• About this exercise
Count how many lines in the items below contain the string "point", and reply with only that number.

++++

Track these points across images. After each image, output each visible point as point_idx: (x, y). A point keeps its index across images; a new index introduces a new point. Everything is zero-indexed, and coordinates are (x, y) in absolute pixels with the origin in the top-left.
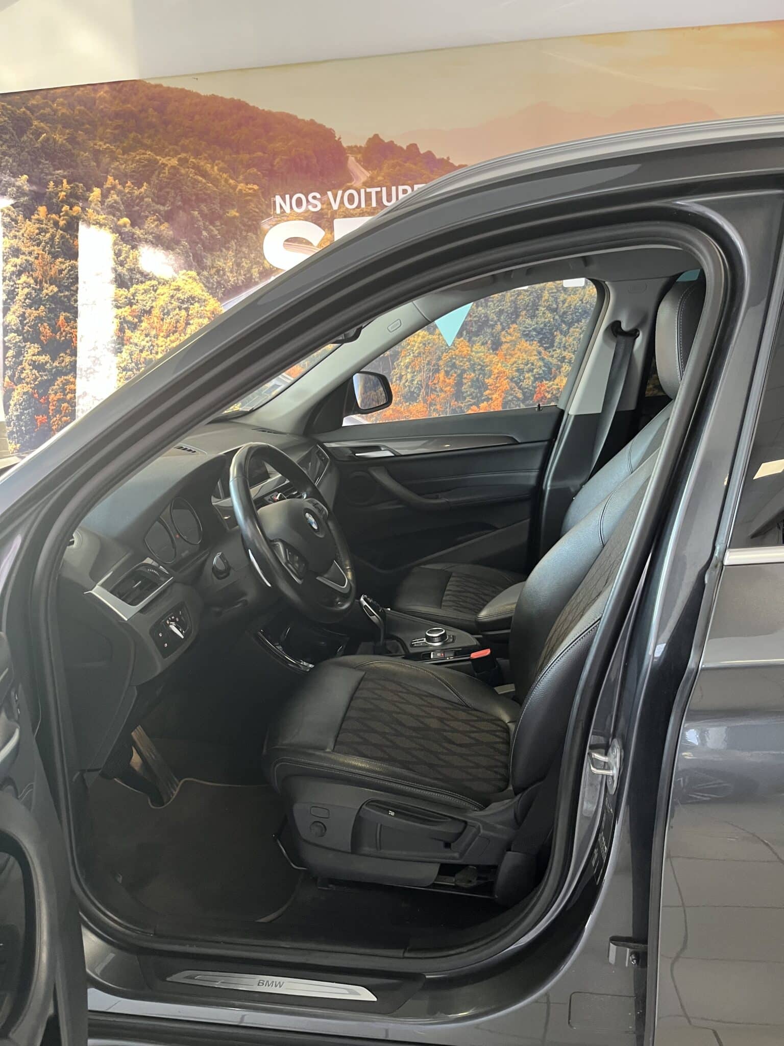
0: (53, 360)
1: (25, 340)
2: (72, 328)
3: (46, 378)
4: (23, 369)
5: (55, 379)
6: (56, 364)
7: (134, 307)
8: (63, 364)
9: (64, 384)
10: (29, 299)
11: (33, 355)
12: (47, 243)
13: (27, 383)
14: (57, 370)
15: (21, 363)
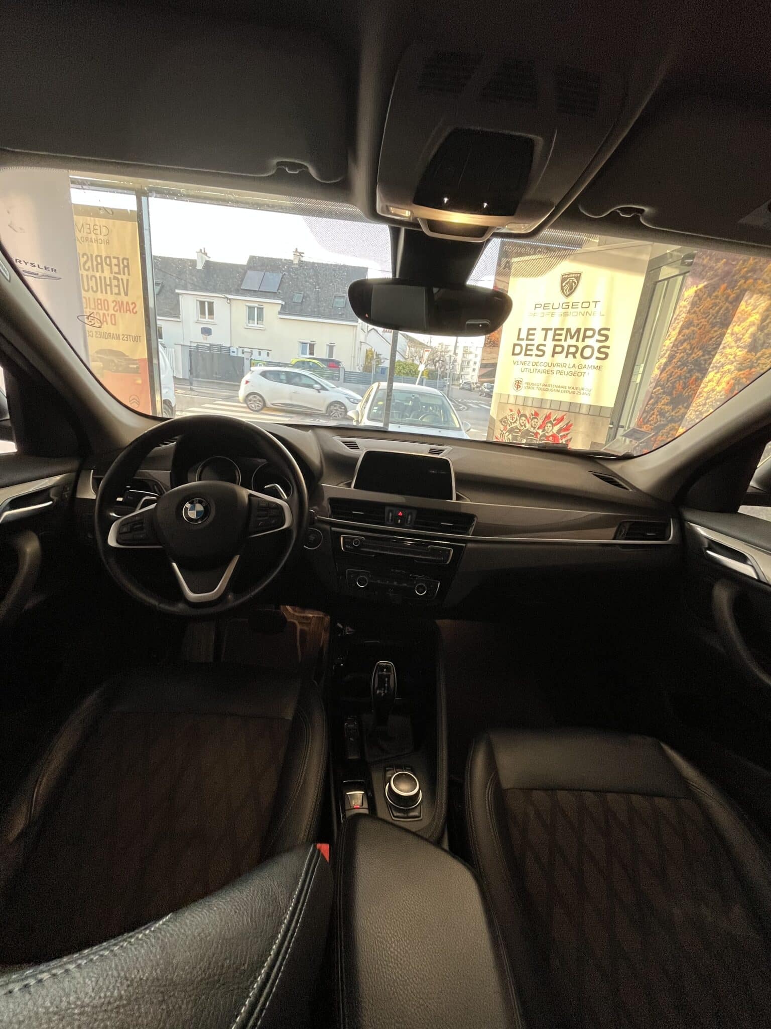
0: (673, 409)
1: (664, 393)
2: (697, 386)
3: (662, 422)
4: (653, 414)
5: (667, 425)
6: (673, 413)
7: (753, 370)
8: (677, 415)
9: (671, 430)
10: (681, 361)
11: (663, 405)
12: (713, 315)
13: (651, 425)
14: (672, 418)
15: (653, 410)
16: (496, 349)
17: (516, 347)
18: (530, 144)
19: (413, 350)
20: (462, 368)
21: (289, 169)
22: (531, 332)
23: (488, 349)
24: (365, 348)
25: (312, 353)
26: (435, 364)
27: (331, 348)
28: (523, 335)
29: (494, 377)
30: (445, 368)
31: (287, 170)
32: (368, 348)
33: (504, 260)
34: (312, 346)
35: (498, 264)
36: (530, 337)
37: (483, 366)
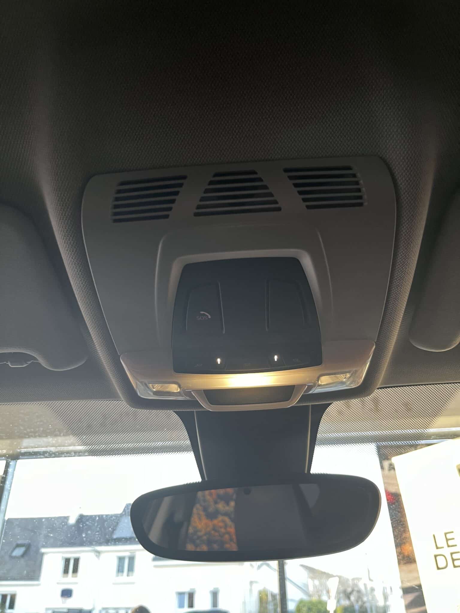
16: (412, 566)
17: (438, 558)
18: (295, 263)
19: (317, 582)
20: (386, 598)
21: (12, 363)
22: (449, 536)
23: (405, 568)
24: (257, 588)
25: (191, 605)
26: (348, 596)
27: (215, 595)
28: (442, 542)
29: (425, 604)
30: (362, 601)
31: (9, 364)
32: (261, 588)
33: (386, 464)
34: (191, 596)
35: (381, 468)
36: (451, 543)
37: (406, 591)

++++

• Solution to the exercise
1